I’ve spent a lot of time bushwhacking through scrub and low forest on small tropical islands. Yes, the going can be tough, and it might be slower than 1 mph in the worst cases, but I’ve never seen any place where I couldn’t have covered several miles in a day if I had to. (And the guy said he was resting during the heat of the day so he shouldn’t have been exhausted.)

Walking towards the sun every morning and away from it in the afternoons (or vice versa) should have gotten him to the coast in a couple of days. It’s really not hard to determine that.

Fromthis article

But if the going was actually as tough as has been claimed, he couldn’t have gotten very far.

If he stayed anywhere near where he had gotten lost he should have been found within a few days at most.
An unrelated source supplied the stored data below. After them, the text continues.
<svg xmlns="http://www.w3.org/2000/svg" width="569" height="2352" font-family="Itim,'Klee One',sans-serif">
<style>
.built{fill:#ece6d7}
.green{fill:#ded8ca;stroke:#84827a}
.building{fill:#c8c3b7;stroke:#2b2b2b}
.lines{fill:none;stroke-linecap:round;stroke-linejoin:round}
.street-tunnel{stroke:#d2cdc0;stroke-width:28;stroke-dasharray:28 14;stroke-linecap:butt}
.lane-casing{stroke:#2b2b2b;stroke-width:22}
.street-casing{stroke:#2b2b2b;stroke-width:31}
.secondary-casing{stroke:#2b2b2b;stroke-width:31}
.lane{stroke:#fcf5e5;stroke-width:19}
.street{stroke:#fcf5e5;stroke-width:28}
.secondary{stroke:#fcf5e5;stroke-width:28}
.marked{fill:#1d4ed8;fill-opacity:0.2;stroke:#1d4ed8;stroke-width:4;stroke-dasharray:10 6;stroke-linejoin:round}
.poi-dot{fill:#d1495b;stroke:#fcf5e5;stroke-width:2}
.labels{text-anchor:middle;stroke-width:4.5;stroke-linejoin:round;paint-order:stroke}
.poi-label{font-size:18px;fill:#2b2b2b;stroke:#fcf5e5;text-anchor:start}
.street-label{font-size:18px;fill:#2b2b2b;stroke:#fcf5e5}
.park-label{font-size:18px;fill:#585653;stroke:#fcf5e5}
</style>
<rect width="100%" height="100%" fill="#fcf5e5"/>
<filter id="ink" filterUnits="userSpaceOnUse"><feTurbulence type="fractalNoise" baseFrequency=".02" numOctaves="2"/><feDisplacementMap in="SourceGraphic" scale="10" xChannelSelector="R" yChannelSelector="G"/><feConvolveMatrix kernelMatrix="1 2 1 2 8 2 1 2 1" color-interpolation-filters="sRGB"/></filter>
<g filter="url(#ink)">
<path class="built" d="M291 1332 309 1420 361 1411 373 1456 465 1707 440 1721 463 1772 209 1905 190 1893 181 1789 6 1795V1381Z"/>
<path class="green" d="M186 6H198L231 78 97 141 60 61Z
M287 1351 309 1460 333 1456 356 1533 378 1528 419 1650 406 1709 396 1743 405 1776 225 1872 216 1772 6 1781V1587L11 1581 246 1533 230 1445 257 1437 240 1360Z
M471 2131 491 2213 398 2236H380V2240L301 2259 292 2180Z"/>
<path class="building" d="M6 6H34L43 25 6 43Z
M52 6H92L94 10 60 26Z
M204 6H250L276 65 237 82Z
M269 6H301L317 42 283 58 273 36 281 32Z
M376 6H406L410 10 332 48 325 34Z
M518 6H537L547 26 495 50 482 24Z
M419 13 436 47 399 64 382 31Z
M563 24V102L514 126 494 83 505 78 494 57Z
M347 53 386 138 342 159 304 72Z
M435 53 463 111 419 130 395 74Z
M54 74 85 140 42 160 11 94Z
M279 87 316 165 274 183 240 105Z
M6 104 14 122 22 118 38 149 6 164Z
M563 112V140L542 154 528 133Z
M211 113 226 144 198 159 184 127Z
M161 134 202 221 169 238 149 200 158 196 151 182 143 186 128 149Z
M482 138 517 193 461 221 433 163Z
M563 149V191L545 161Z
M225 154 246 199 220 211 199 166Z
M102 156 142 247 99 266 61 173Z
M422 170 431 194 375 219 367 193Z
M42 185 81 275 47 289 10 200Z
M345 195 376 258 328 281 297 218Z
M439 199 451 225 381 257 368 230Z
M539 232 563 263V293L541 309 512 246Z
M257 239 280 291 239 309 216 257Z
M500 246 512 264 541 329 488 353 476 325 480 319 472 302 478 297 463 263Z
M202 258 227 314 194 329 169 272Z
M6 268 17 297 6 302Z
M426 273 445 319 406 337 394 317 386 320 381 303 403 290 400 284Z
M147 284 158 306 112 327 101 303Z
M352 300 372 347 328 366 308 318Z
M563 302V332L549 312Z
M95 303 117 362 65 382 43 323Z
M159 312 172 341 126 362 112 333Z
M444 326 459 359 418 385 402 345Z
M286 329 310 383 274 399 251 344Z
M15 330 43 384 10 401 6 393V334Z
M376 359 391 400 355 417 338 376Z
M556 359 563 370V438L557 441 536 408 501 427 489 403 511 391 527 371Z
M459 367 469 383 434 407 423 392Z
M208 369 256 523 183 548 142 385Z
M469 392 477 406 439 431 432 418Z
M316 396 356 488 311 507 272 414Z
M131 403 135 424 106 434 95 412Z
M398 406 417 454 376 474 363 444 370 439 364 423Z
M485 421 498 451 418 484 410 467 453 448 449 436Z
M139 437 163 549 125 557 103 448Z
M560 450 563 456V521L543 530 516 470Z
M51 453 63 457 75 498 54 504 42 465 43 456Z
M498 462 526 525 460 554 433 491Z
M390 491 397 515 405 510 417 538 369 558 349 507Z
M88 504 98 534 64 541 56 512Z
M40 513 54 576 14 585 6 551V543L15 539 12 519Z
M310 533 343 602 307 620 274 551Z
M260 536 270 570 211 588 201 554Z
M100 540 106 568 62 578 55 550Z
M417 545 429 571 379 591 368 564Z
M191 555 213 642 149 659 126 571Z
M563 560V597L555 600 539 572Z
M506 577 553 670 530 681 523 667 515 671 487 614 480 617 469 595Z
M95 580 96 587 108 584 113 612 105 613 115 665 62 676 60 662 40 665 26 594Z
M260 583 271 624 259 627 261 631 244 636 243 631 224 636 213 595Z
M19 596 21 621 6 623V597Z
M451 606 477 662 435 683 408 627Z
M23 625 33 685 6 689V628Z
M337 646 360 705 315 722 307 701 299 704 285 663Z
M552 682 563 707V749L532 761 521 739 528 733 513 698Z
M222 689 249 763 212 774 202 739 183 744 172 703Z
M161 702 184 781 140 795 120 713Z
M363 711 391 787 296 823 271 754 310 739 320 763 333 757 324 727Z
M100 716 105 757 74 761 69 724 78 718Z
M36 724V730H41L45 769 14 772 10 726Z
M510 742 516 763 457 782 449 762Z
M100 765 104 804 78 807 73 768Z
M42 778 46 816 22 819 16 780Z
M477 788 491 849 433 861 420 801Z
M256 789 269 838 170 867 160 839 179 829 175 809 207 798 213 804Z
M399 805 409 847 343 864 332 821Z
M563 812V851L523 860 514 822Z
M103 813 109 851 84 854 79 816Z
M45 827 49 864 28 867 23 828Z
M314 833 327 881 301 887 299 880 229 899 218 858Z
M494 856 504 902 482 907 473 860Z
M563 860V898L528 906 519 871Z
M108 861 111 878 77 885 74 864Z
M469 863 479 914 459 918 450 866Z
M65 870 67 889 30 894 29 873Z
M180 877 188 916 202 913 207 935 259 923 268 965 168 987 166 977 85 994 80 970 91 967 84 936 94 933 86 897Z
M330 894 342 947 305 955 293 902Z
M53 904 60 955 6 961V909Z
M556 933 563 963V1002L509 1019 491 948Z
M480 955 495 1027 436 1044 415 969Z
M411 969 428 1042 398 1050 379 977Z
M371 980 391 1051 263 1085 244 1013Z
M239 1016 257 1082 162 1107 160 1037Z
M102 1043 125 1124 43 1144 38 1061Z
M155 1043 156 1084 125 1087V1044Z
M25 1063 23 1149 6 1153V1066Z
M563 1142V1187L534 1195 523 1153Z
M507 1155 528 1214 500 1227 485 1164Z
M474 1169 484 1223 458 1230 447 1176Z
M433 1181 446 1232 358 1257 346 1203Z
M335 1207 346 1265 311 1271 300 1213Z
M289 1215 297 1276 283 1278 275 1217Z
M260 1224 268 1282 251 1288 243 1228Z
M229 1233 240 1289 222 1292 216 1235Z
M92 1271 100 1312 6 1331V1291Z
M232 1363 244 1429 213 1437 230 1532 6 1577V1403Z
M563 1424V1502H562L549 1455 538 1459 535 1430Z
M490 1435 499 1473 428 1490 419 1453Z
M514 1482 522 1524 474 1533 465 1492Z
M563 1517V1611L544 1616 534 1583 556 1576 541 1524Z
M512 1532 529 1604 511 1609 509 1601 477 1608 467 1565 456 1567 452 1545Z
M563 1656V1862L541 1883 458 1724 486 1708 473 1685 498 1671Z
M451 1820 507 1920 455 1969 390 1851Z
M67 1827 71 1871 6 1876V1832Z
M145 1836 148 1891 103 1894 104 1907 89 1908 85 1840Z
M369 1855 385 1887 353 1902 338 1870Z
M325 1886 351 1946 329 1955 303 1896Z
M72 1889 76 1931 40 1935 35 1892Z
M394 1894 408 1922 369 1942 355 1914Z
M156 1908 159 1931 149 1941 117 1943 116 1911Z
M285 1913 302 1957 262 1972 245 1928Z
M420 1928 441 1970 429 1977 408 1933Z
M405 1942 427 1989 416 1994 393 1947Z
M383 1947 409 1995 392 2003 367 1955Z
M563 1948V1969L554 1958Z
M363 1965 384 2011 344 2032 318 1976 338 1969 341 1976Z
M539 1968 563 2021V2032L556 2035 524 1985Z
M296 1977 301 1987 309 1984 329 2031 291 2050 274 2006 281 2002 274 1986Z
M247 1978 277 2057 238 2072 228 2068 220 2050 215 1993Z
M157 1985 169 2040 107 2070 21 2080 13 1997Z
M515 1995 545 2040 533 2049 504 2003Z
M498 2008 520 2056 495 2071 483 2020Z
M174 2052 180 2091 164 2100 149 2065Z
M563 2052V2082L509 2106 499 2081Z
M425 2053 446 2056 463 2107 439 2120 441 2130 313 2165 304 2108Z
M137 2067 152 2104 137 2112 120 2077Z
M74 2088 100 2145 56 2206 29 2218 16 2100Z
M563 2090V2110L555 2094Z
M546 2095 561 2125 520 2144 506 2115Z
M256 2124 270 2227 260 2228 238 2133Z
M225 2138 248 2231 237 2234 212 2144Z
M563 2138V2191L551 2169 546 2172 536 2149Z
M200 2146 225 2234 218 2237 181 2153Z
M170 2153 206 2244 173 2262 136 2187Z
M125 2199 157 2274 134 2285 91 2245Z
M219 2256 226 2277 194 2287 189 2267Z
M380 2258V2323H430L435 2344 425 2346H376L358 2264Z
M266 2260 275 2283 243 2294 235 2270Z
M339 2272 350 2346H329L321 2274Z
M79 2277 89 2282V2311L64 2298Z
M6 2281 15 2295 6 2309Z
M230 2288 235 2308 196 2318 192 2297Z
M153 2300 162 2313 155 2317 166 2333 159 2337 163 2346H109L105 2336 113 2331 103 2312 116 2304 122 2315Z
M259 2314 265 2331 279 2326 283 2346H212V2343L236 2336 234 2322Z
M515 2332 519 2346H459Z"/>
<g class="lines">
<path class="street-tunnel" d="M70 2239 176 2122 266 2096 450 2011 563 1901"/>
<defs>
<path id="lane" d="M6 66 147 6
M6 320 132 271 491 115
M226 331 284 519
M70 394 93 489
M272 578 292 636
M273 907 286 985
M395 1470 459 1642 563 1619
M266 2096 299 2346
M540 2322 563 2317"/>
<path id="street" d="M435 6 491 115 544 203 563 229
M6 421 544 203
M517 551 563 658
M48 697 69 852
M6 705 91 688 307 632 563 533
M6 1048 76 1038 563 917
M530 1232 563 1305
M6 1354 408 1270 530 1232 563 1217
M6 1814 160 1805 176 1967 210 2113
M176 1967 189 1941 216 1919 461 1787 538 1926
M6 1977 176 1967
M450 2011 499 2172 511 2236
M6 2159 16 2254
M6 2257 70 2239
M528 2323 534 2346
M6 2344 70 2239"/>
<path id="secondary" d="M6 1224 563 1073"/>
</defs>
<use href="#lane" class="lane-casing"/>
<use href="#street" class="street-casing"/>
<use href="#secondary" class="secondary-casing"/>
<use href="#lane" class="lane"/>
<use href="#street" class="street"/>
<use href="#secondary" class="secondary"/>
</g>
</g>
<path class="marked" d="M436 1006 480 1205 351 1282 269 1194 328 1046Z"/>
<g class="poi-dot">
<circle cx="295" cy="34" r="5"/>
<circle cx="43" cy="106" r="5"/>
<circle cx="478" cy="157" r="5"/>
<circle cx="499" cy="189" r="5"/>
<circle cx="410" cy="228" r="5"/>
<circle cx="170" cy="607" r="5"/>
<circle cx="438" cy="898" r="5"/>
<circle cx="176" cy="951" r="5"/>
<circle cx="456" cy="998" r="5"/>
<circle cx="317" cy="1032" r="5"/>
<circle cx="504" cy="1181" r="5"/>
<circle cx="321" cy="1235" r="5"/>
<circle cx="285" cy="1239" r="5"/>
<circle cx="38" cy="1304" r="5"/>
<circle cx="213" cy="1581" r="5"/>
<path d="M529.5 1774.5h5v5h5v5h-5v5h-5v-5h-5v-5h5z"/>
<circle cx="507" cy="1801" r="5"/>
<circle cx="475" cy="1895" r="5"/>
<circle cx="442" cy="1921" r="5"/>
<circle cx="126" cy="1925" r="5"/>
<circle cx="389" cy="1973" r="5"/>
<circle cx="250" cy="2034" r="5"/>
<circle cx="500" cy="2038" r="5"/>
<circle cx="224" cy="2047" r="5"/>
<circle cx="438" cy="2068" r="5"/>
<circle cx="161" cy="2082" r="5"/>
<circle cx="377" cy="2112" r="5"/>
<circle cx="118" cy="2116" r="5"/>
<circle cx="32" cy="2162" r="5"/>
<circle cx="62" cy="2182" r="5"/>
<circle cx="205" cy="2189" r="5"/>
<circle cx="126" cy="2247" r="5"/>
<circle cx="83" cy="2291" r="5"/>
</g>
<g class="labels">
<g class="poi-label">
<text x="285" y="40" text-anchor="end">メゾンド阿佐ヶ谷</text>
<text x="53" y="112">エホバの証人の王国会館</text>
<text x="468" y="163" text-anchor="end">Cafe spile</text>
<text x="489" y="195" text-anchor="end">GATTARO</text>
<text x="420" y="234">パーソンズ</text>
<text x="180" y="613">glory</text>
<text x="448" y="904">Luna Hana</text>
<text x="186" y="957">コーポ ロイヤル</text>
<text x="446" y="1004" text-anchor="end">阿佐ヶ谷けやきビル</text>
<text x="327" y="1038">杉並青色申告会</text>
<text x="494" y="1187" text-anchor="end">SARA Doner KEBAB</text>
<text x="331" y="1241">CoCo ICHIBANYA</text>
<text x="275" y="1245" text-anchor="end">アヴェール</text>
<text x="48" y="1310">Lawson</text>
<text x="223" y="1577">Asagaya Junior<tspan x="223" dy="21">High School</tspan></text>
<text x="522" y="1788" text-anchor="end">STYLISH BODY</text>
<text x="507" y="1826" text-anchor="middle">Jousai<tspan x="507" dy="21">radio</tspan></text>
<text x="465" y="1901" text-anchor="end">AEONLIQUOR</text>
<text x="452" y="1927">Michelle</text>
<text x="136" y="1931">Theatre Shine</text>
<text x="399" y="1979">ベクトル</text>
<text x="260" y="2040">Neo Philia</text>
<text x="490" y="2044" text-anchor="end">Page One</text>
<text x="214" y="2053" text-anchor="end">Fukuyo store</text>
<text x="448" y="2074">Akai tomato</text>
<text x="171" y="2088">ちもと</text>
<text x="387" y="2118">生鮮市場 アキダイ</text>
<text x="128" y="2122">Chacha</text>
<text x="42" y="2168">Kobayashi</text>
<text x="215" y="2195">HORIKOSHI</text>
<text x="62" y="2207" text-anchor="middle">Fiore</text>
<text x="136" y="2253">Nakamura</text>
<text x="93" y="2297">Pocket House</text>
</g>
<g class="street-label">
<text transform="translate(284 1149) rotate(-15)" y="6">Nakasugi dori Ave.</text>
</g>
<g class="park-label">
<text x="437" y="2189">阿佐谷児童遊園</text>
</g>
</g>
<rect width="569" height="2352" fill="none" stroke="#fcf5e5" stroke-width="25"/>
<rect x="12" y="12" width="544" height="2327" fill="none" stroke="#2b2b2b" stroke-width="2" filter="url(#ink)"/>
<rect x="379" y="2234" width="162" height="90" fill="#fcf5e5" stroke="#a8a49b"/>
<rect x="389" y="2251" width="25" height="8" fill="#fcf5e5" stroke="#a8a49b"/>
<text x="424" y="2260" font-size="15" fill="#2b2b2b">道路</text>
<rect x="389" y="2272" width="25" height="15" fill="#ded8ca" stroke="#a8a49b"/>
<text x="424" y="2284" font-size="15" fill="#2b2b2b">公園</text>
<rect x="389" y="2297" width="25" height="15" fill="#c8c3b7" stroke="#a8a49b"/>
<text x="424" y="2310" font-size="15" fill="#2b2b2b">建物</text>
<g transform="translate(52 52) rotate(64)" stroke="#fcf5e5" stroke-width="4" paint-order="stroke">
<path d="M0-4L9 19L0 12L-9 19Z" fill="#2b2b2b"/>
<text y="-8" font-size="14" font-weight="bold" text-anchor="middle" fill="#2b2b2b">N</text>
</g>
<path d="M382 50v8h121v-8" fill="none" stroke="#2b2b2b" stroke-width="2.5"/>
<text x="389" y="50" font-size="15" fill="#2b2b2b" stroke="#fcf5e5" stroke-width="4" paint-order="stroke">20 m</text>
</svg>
Except that the details being discussed here were published in newspapers in 1993.

Here’s what the jungle looks like. You should certainly be able to see the sun through the canopy. You will be hard-pressed to move 1 mph through that, but you can cover multiple miles in a day if you move in one direction.

It’s very easy to get turned around in underbrush like this because you are constantly dodging trees and bushes to find the easiest path. You can correct for this if you pick a navigation aid like the sun, but if you’re a clueless idiot, I can completely understand wandering in circles.

If anyone is qualified to talk about walking with no sun, it’s you.

Here is the (horribly OCRed) text from a different newspaper article from 1993:

If you have a subscription to Newspapers.com (or are willing to sign up for the free trial) you would be able to see the full scanned page. (Google search term "Ken Wilson Cozumel 1993)

Is that with proper gear? A machete, boots to protect your feet, long shirt sleeves and long thick pants to prevent getting torn up by thorns and even twigs?

My impression of this guy is short sleeved t-shirt, shorts, and sneakers.

And even with rest, you still get exhausted, especially when you don’t have access to water and food.

Just a light forest is enough to throw off your direction of the sun by quite a bit. When the sun is lower in the sky, it is blocked by more trees, and you will only have a very general idea of where it is. The only time you would be able to get a good bearing on the sun is when it is high enough in the sky that it would be hard to get a good direction from it. You may catch it from time to time to adjust your bearsing, but if you are also following a path of least resistance through the undergrowth, your line will deviate very quickly.

Note to anyone in this situation, BTW, it is much easier to get your bearings by looking at the shadows the sun is casting, rather than the sun itself.

Also, a bit less relevant to this guy, but more important if you are further north, especially in the winter, is that the sun doesn’t go east to west, it goes southeast to south to southwest. So, if you are walking away from it in the morning, and towards in the evening, then you are actually doing more north-south traversal than east-west.

That is when he was fresh. I can run and leap across areas that are a trudge to walk through. I can’t do that for very long though.

If I thought I was separated from the group, and thought I knew which way to go, I could make pretty good time trying to catch up.

Once I realized that it wasn’t going to be just a short sprint, then I’d be much, much slower.

It wouldn’t be that hard for him to cover a good portion of a mile trying to catch up and find the group.

I’m not saying that this guy should win any orientering awards, he obviously has no business by himself in the wilderness. I am not sure, but I get the feeling that there are those who are actually questioning his story. I’m curious as to what nefarious motives are being imagined.

When I met my gf 12 or so years ago, I went for a walk after work in the woods around her home. I now know the area like the back of my hand, but back then I got lost. Her land adjoins other peoples woods and I was running out of light. I thought I knew what direction to head, but a valley I got “forced” into soon became impenetrable. I had to backtrack and find a way around that valley.

I was relieved to eventually see her house. It was spring and although the weather was great when I first started walking, the temperature dropped once the sun set.